Decisamente questo intreccio di passato e presente, il modo in cui viene pian piano svelata la tragica storia di Elizabeth, con le sue similitudini rispetto alla vita di Kim e la pesante influenza sulle ricerche condotte da Edward, è la caratteristica che più ho apprezzato di “Alterazioni” (e che controbilancia le dissertazioni pseudo-mediche un po’ troppo frequenti e dettagliate). D’altra parte mi è impossibile dare una valutazione migliore al romanzo perché alcuni punti sono decisamente risibili: com’è possibile che due persone normale asportino una testa da una tomba, la rimettano a posto solo un paio di giorni dopo e in tutto questo non provino altro che una lieve agitazione o fastidio? Né mi sembra del tutto plausibile che un farmaco, pur avendo come effetto di attivare il cervello da rettile degli individui, li trasformi per questo in predatori resi quasi folli dalla sete di sangue (nemmeno gli alligatori sono così indiscriminati nell’attaccare le prede o nel combattere) o che un’intero gruppo di validissimi scienziati di fronte ad amnesie, abrasioni e scie di sangue non riesca a concepire l’ipotesi più logica – che il composto ingerito abbia conseguenze inattese sul comportamento umano.

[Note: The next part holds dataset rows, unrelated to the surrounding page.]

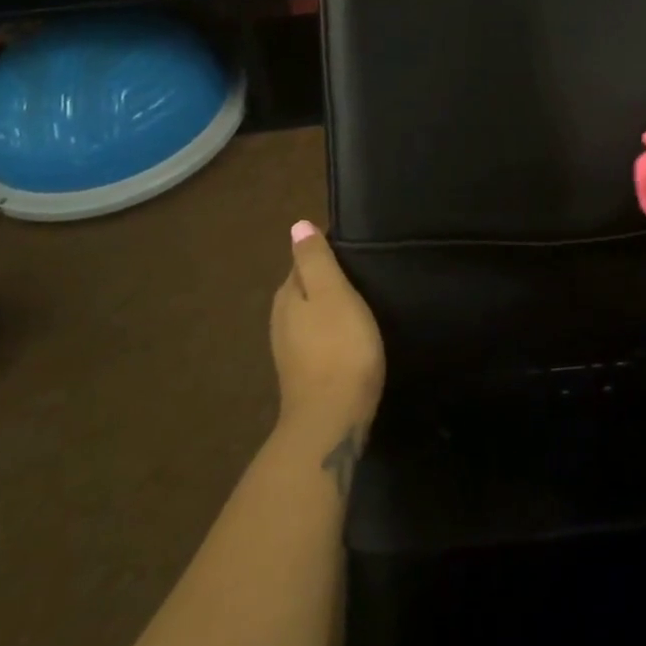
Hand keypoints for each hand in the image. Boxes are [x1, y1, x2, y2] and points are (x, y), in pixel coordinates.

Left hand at [271, 222, 385, 441]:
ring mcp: (290, 350)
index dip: (327, 253)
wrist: (331, 421)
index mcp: (288, 295)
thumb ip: (315, 259)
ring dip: (330, 308)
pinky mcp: (303, 373)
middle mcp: (281, 319)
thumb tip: (297, 225)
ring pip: (310, 315)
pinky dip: (331, 332)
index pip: (303, 261)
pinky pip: (316, 339)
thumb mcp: (332, 294)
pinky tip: (350, 337)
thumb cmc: (338, 348)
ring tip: (362, 304)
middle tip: (364, 274)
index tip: (355, 250)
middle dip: (328, 280)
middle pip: (305, 288)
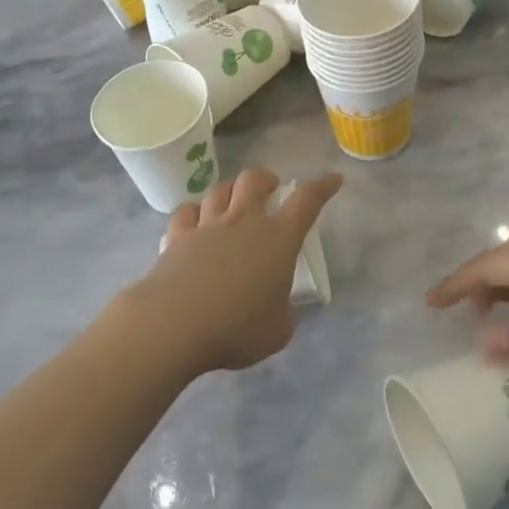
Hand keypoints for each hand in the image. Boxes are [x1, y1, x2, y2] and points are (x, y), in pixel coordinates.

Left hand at [121, 168, 342, 374]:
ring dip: (231, 190)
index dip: (322, 187)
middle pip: (255, 180)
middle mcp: (244, 222)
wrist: (175, 324)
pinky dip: (194, 212)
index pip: (307, 202)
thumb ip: (282, 311)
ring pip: (220, 189)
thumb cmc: (237, 328)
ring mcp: (207, 226)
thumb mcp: (278, 330)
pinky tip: (195, 222)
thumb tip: (275, 306)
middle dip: (266, 178)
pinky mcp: (177, 237)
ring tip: (233, 201)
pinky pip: (187, 211)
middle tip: (271, 188)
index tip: (333, 179)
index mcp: (278, 239)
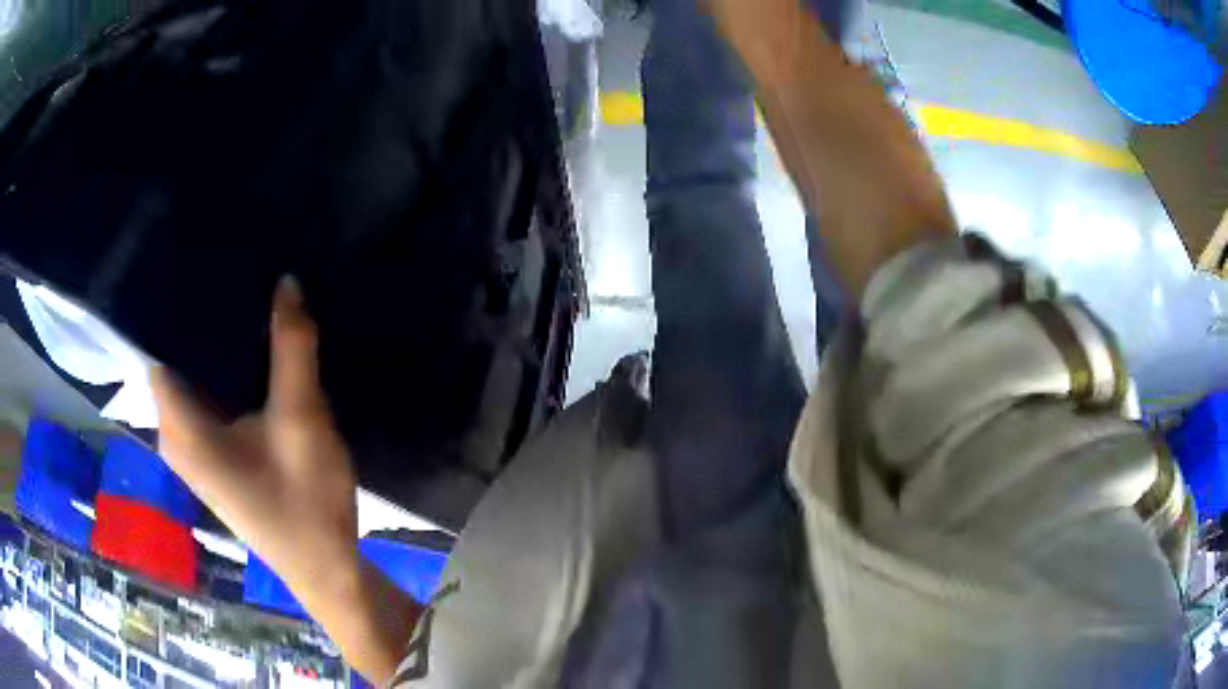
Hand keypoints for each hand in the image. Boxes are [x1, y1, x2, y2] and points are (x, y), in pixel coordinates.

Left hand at [152, 278, 420, 683]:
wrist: (327, 570)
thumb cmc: (305, 503)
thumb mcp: (301, 420)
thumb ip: (291, 347)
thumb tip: (286, 280)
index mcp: (180, 427)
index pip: (155, 345)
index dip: (168, 300)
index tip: (194, 253)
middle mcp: (175, 435)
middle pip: (173, 359)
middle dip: (196, 315)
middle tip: (227, 263)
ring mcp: (194, 449)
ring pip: (192, 378)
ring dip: (213, 343)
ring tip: (241, 292)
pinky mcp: (214, 457)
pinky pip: (207, 397)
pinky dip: (223, 370)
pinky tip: (250, 347)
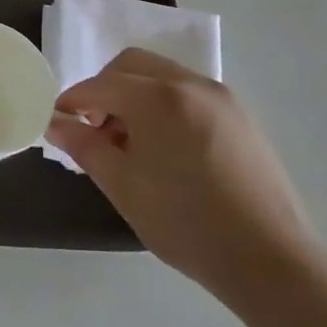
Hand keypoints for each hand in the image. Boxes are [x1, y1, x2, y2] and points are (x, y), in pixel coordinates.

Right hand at [47, 48, 319, 307]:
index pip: (99, 85)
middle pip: (131, 65)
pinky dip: (164, 105)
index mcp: (157, 98)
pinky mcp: (241, 117)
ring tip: (131, 143)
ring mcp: (221, 98)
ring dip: (135, 95)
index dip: (72, 101)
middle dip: (104, 89)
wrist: (270, 261)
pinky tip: (165, 148)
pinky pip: (188, 93)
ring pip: (162, 76)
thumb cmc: (185, 222)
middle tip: (95, 128)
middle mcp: (190, 84)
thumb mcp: (122, 185)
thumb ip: (83, 146)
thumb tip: (56, 123)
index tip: (58, 122)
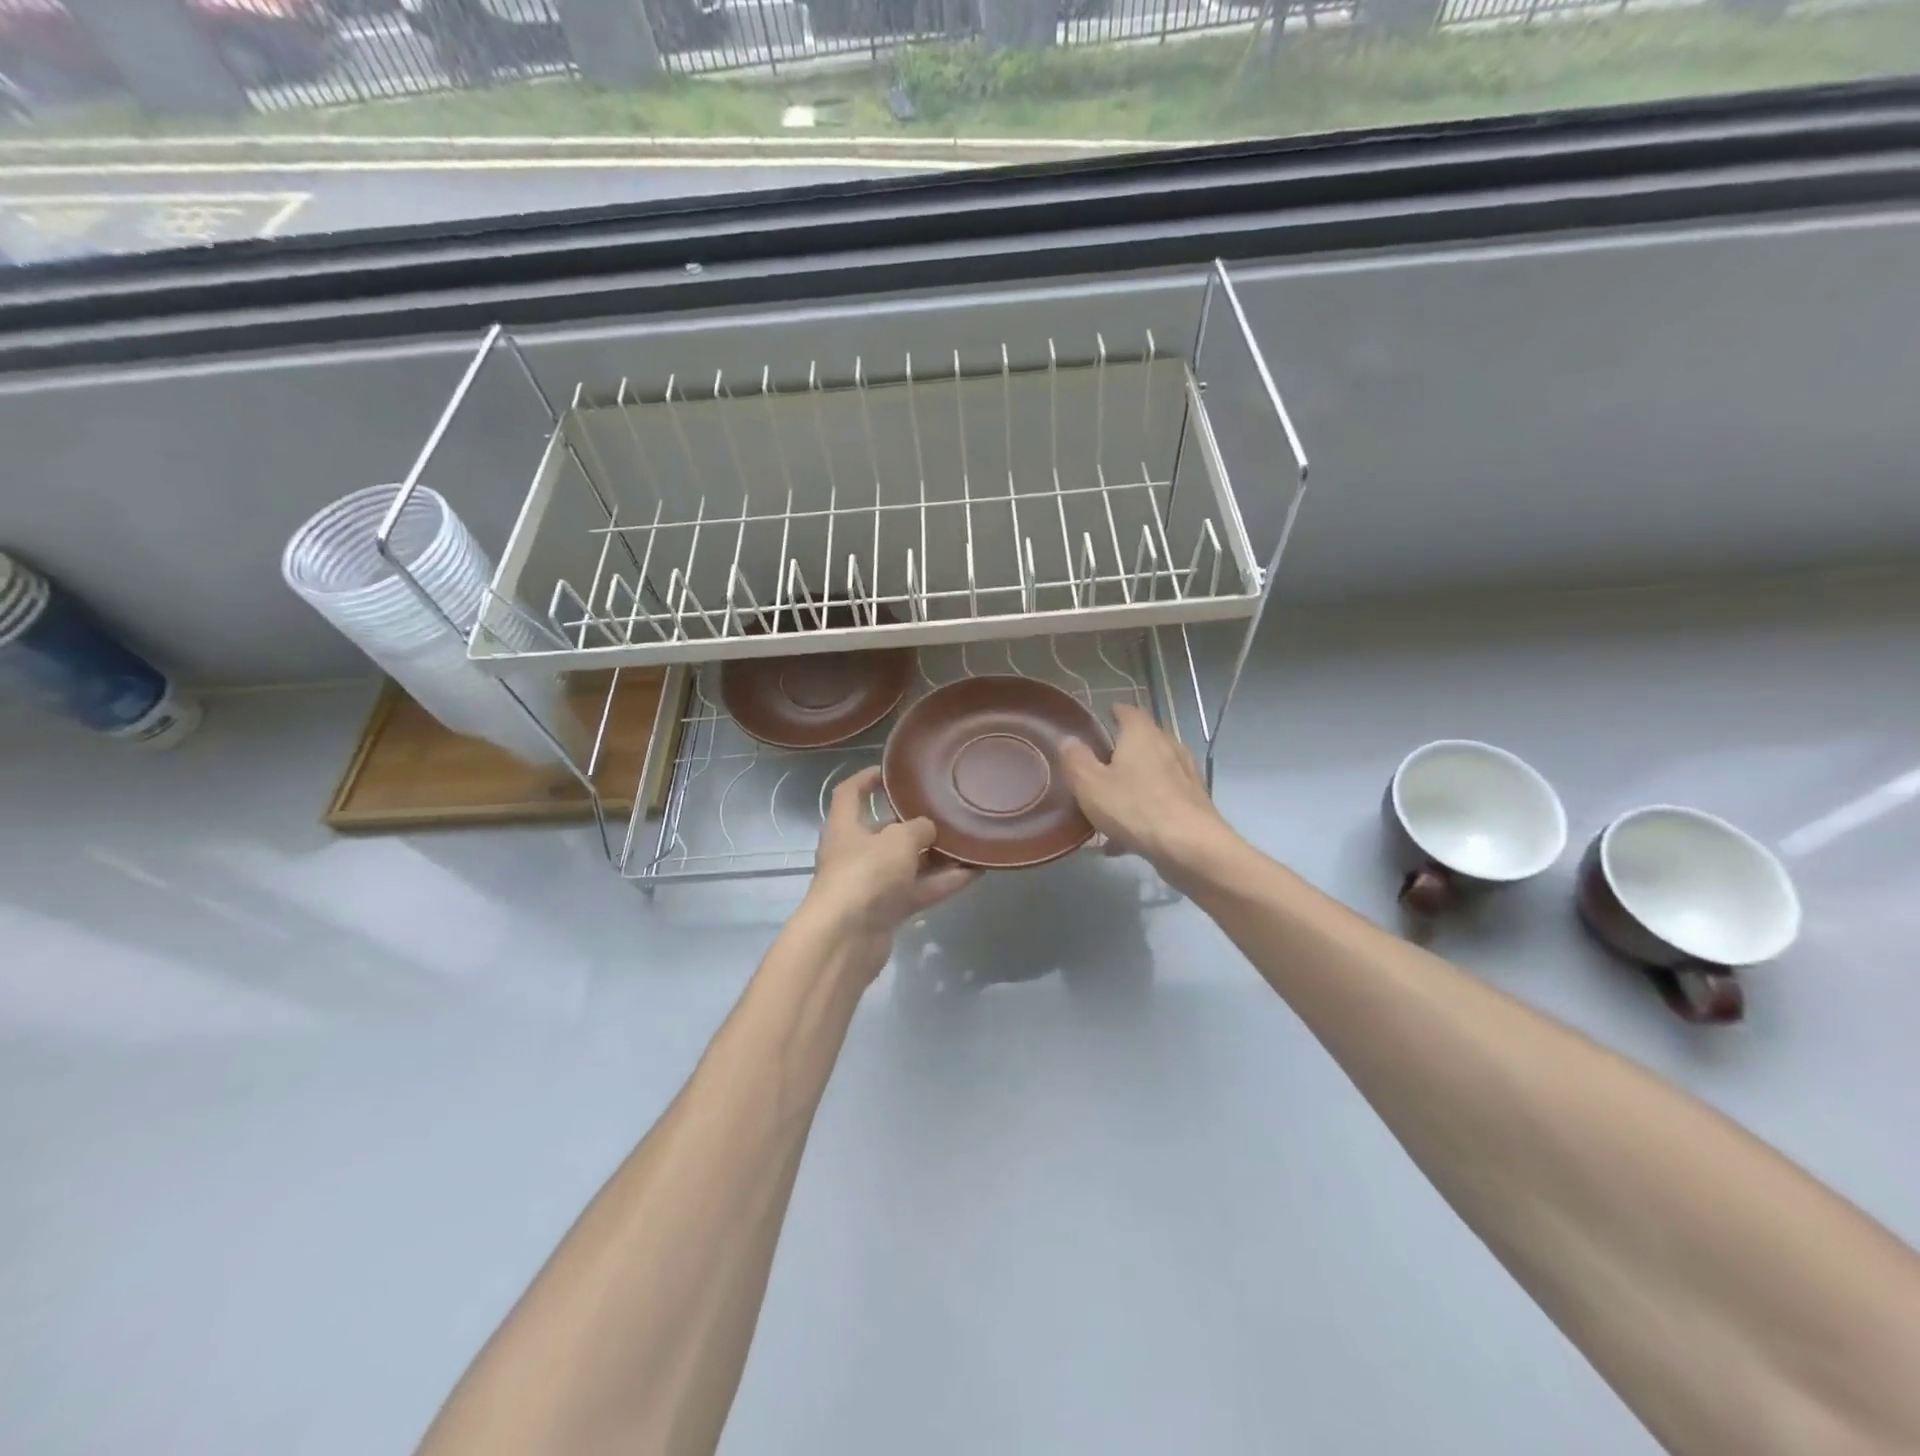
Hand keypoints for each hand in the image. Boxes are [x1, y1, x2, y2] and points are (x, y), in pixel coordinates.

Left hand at [803, 766, 979, 980]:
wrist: (846, 939)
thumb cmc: (865, 874)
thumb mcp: (898, 840)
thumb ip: (918, 828)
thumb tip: (929, 829)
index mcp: (844, 827)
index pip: (849, 793)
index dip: (866, 779)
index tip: (892, 772)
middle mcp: (854, 853)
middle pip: (885, 831)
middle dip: (915, 824)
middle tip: (945, 812)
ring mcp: (871, 884)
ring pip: (908, 864)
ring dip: (936, 856)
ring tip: (969, 842)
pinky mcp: (887, 911)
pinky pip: (919, 890)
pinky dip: (943, 882)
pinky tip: (975, 873)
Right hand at [1059, 703, 1235, 886]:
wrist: (1191, 848)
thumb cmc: (1136, 808)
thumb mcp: (1090, 784)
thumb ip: (1075, 760)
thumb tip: (1068, 740)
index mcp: (1142, 735)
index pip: (1129, 711)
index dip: (1114, 712)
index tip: (1101, 718)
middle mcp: (1168, 747)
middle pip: (1143, 741)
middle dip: (1122, 750)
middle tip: (1098, 764)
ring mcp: (1184, 776)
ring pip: (1152, 773)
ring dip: (1133, 783)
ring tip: (1109, 803)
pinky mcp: (1193, 803)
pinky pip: (1160, 801)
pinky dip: (1143, 811)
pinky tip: (1123, 839)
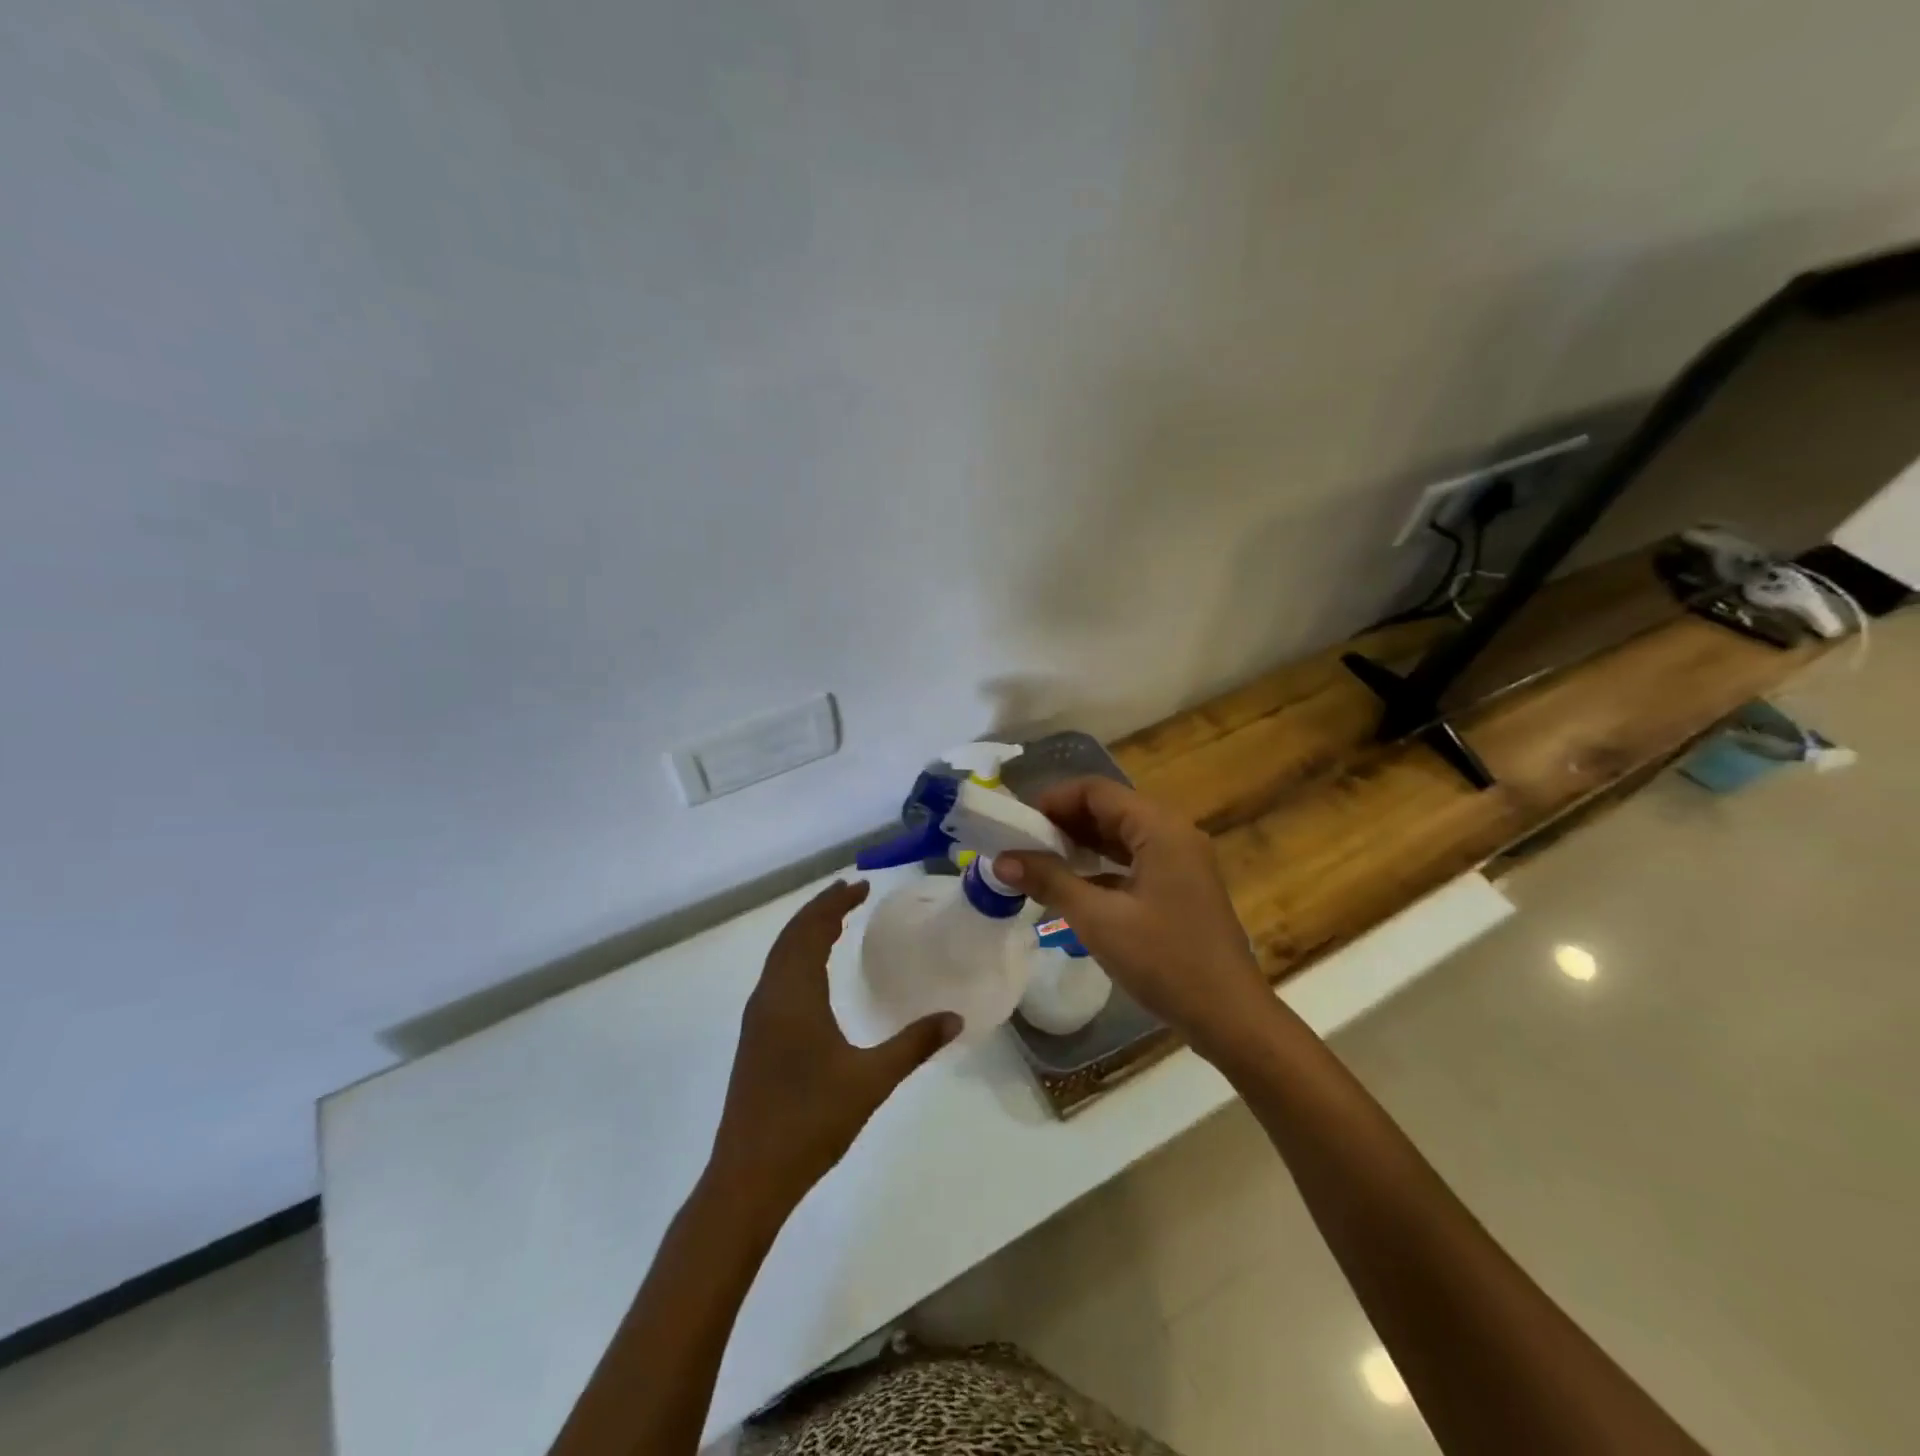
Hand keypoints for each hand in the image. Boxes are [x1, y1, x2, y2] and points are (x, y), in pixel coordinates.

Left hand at [709, 880, 958, 1212]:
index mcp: (793, 996)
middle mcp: (769, 997)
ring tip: (836, 923)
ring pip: (780, 957)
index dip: (834, 904)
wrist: (748, 1177)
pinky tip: (815, 975)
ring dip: (806, 932)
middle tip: (850, 893)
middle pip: (791, 937)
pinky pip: (776, 977)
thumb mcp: (871, 1081)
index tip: (861, 886)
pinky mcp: (755, 1039)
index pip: (811, 930)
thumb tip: (956, 1018)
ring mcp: (757, 1019)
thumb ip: (914, 1045)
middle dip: (820, 910)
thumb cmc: (810, 1122)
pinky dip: (797, 957)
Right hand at [993, 778, 1272, 1061]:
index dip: (1053, 800)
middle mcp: (1173, 833)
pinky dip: (1101, 866)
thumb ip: (1050, 880)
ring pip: (1121, 835)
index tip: (1017, 824)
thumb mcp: (1099, 919)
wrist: (1229, 1016)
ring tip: (1038, 863)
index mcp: (1160, 828)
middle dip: (1063, 822)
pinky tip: (1073, 887)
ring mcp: (1181, 861)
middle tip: (1021, 845)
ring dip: (1080, 844)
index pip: (1097, 791)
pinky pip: (1133, 860)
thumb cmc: (1165, 961)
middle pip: (1109, 809)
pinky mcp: (1180, 886)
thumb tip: (1001, 859)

Non mi ha convinta molto nemmeno il continuo insistere di Cook, attraverso le parole di Kim, su quanto sia sbagliato assumere farmaci per migliorare la personalità, attenuando non solo ansia e depressione ma anche timidezza o scarsa fiducia in se stessi: il messaggio in sé è valido, ma troppo spesso ripetuto. Senza contare che all’unica obiezione sensata mossa alla protagonista (che per il dolore fisico si prendono medicine, dunque farlo per contrastare un dolore emotivo o psicologico non sarebbe diverso) non si ha di fatto alcuna contro-risposta, come se lo scrittore avesse questa opinione ben radicata ma senza chiare motivazioni.

Insomma, giudico “Alterazioni” un romanzo davvero interessante perché presenta alcuni degli elementi che più apprezzo in un libro (due storie connesse, una nel passato ed una nel presente, un mistero da risolvere, teorie credibili sia sulla realtà che portò ai processi di Salem sia sulla medicina e la scienza), pur riconoscendo che non siamo di fronte ad un capolavoro e che parte del potenziale di questa trama non è stato sviluppato come meritava. Si tratta comunque di un’opera che consiglio, soprattutto a chi sia in cerca di una lettura emozionante ed avvincente che con qualche spruzzata di horror dipani una storia basata su streghe, allucinazioni, farmaci dalle presunte doti quasi miracolose.